DENV-1 inhibition in wAlbB lines challenged with patient-derived blood. Females from the wAlbB.SA, wAlbB.L and wild-type lines were fed on clinical isolates of DENV-1 infected patient blood. After incubation periods of 7 and 9 days, midgut and salivary gland tissues were dissected, and the viral load was quantified by RT-qPCR. For midguts, tissues from 7, 18 and 13 females were analysed at day 7, and tissues from 7, 15 and 9 females were analysed at day 9 for the wAlbB.SA, wAlbB.L and wild-type groups, respectively. For salivary glands, tissues from 7, 16 and 13 females were analysed at day 7, and tissues from 6, 14 and 9 females were analysed at day 9 for the wAlbB.SA, wAlbB.L and wild-type groups, respectively.
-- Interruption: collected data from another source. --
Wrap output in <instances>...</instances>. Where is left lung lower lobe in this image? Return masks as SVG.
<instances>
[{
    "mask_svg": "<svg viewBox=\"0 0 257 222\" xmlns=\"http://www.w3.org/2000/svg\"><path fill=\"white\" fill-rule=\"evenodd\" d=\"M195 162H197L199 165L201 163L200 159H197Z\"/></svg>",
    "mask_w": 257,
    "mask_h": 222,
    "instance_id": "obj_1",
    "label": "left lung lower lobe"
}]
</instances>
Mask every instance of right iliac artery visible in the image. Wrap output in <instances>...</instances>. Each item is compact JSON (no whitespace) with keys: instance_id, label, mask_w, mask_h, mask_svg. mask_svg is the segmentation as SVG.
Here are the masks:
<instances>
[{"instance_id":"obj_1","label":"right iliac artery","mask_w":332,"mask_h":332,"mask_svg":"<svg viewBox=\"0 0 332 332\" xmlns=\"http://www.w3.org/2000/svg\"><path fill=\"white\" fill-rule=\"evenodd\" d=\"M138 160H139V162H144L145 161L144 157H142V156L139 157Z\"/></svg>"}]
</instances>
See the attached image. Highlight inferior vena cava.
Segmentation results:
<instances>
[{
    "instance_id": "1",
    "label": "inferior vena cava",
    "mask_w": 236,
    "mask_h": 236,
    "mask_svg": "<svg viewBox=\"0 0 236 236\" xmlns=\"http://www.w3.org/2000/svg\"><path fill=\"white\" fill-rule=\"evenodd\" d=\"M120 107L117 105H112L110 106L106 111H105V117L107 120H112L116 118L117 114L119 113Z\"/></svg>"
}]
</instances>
Black dots indicate tissues from individual mosquitoes. Red lines indicate median values. For midgut tissue, viral RNA titres in wAlbB.SA and wAlbB.L were significantly different from wild-type at day 7 (p < 0.004 for both wAlbB.SA and wAlbB.L, one-way ANOVA with Dunnett's) and at day 9 (p < 0.002 for wAlbB.SA wAlbB.L, one-way ANOVA with Dunnett's). Similarly, for salivary gland tissue, viral RNA titres in wAlbB.SA and wAlbB.L were significantly different from wild-type at day 7 (p < 0.0001 for both wAlbB.SA and wAlbB.L, one-way ANOVA with Dunnett's) and at day 9 (p < 0.0002 for wAlbB.SA wAlbB.L, one-way ANOVA with Dunnett's).